Trip and Grace can never say anything other than what Mateas and Stern
have given them to say. But Façade is trying to interpret and
react to whatever the player types, and the player can type anything at
any time. You can't do that with a branching storyline. At the end of
the day I think it doesn't really matter how Façade does what
it does. It's entertainment. As a designer, of course I'm curious about
what's behind the curtain, but as a player, all I want to do is believe
in it.
At the beginning of this article I was careful to say that Façade
was "important," but not that it was fun. Like theatrical drama, it
goes beyond fun, in fun's traditional sense of "a good time." Nobody
goes to see Who's Afraid of Virginia Woolf or Death of a Salesman for
a good time. We see them to be entertained, to be moved, to appreciate
a dramatic situation for its own sake. I don't really like either Trip
or Grace, and whatever chemistry they once had has clearly evaporated,
but I do sense their isolation and frustration, and it makes me want to
help them.
Façade
is not without its weaknesses, it is after all a demonstration project
rather than a commercial product.
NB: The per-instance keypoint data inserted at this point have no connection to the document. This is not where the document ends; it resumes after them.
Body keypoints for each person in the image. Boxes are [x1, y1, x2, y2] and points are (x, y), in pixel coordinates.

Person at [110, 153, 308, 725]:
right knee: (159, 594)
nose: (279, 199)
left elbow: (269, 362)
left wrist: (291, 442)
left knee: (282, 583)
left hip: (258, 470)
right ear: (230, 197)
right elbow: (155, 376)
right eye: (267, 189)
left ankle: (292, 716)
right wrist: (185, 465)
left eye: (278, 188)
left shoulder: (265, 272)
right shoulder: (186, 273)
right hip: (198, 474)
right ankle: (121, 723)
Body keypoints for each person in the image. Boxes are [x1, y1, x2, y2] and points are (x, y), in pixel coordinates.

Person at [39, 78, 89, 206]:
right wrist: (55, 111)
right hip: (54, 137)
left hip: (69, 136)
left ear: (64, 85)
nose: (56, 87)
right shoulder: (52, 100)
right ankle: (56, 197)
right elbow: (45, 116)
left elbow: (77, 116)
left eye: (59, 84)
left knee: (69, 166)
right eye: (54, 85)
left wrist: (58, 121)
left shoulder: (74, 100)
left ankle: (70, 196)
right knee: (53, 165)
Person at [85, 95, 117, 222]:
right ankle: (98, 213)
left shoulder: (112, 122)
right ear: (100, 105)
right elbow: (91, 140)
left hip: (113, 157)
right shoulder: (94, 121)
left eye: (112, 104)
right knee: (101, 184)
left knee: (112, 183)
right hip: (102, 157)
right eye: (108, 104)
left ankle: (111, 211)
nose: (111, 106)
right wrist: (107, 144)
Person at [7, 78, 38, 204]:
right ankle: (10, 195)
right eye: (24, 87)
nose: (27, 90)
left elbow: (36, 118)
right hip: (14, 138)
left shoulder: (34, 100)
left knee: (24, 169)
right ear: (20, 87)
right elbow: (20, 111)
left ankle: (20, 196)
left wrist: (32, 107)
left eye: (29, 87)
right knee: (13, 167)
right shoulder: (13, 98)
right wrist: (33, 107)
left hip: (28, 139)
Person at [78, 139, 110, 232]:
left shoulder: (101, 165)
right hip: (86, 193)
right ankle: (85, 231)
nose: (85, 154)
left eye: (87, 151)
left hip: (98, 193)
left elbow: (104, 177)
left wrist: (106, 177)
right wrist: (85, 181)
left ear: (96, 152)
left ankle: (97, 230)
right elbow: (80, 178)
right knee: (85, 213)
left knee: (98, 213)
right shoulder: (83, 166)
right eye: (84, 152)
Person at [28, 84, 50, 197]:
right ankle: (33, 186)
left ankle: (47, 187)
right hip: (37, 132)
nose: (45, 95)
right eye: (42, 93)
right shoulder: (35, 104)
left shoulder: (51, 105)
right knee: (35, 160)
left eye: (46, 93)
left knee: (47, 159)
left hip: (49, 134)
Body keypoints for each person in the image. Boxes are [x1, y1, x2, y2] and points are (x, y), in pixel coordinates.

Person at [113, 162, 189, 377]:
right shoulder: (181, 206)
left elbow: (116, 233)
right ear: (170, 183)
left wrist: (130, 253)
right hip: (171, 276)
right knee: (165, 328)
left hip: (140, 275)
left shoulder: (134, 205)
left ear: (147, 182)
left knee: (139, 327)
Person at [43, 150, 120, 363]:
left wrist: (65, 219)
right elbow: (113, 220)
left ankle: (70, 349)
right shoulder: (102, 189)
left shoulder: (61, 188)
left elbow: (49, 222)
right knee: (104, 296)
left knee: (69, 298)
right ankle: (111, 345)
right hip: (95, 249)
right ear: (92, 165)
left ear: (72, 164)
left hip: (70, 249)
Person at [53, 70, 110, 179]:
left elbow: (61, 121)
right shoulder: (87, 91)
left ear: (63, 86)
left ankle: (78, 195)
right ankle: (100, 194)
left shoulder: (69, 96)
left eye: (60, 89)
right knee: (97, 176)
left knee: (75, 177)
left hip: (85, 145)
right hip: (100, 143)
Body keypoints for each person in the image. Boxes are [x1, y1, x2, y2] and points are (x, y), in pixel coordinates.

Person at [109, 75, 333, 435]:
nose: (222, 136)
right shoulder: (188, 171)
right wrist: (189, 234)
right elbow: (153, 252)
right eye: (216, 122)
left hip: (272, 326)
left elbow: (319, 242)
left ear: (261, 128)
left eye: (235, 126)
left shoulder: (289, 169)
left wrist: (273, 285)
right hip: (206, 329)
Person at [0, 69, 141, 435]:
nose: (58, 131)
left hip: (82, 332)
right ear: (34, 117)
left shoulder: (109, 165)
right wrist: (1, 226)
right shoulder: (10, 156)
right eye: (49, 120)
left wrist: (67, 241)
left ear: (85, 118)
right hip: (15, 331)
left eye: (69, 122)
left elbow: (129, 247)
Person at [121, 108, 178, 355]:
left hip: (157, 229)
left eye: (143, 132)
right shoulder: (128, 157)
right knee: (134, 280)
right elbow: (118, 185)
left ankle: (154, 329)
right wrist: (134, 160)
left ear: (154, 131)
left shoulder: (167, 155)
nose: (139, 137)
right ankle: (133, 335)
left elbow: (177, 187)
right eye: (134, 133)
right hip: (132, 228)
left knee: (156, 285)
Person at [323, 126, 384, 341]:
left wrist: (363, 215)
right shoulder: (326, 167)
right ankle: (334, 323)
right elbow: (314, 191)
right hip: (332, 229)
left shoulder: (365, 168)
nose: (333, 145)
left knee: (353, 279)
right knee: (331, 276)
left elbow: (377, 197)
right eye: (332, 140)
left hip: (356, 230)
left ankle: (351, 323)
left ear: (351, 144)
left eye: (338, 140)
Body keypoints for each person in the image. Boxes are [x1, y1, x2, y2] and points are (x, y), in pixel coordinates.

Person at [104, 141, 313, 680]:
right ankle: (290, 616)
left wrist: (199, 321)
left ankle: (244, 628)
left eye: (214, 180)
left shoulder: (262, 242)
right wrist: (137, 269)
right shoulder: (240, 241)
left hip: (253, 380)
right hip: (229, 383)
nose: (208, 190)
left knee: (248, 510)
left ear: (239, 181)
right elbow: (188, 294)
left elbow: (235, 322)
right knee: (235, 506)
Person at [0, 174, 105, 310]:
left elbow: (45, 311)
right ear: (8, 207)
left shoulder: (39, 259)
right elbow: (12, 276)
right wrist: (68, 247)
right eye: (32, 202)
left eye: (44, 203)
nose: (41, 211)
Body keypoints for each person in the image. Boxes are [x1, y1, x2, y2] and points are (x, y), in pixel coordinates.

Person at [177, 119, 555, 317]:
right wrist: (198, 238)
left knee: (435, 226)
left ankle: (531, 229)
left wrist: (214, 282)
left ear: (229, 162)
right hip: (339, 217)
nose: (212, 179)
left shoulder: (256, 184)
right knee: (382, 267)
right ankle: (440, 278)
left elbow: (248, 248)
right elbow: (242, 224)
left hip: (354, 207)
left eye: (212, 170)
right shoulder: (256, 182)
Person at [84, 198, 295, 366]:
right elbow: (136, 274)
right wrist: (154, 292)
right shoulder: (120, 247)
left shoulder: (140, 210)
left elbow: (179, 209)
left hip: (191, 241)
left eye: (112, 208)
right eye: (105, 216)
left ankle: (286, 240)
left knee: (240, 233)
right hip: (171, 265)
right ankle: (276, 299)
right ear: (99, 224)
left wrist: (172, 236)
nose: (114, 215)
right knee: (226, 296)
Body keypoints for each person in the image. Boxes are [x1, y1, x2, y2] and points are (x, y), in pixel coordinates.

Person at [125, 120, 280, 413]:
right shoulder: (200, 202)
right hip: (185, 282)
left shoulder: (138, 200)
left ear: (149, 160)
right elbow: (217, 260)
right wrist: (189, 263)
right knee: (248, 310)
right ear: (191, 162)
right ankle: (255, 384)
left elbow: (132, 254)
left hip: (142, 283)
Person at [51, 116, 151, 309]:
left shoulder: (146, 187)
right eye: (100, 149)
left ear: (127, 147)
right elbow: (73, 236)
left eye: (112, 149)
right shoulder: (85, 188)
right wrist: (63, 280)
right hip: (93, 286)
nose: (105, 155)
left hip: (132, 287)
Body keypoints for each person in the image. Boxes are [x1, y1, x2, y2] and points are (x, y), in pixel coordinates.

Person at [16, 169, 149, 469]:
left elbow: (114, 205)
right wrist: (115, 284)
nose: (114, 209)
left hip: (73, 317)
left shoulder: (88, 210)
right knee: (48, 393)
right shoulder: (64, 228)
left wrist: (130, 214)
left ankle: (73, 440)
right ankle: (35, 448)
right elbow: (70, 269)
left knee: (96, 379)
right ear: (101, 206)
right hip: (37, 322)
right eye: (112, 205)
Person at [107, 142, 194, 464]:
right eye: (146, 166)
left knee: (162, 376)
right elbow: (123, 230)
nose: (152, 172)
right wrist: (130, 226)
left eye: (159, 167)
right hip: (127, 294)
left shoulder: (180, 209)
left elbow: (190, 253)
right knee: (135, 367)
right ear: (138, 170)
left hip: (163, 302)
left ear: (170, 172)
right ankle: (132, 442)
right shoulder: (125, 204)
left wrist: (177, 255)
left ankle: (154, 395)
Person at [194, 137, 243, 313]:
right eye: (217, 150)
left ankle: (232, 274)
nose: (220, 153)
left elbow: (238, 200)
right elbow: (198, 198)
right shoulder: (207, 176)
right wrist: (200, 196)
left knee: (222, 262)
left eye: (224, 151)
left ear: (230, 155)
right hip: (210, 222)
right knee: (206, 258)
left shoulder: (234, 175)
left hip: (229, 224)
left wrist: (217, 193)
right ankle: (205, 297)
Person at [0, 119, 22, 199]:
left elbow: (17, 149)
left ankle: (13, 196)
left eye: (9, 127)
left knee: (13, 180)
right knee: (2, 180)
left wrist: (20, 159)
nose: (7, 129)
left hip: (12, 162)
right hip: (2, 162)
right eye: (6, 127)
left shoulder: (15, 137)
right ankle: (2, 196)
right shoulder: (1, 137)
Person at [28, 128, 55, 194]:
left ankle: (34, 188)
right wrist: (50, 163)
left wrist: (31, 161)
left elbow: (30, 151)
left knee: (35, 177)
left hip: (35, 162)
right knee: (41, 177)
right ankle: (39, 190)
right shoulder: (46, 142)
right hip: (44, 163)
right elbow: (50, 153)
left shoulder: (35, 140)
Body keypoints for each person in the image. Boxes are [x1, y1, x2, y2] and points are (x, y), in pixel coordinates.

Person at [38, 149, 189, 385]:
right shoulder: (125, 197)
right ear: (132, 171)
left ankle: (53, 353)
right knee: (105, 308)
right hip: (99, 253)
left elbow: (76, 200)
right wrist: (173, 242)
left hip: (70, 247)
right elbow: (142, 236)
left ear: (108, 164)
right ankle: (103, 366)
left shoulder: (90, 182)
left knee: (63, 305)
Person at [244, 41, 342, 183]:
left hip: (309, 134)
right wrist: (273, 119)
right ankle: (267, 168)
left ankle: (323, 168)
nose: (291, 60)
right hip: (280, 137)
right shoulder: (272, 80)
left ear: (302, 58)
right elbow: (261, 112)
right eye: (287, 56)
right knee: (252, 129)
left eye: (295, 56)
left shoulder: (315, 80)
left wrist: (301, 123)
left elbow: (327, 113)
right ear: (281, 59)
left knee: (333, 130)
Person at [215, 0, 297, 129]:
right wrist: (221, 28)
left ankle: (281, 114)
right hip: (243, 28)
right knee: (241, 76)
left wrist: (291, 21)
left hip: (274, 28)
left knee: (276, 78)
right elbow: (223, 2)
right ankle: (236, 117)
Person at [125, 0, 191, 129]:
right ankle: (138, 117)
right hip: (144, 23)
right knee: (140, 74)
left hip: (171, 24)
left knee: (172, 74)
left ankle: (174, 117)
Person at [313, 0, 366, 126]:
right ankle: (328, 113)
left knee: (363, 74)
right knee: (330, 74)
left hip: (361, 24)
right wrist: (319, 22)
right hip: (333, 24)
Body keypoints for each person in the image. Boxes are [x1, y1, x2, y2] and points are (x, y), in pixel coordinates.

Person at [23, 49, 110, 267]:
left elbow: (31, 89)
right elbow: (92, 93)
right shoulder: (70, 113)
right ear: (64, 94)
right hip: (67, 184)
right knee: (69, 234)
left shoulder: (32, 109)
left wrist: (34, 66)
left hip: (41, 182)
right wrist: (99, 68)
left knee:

The acting is not stellar, and the
art and animation are pretty minimal. None of that matters, however. Façade is important for what it tries to do and for what it shows that we can do
with this amazing medium of ours. It doesn't seek to replace anything;
in the future there will still be plenty of games with the familiar
themes of construction, exploration, and conquest. Rather, it shows us
that there are still new ways to play waiting to be invented. The
future of interactive entertainment will be even bigger and more
manifold than it is now. Façade leads the way.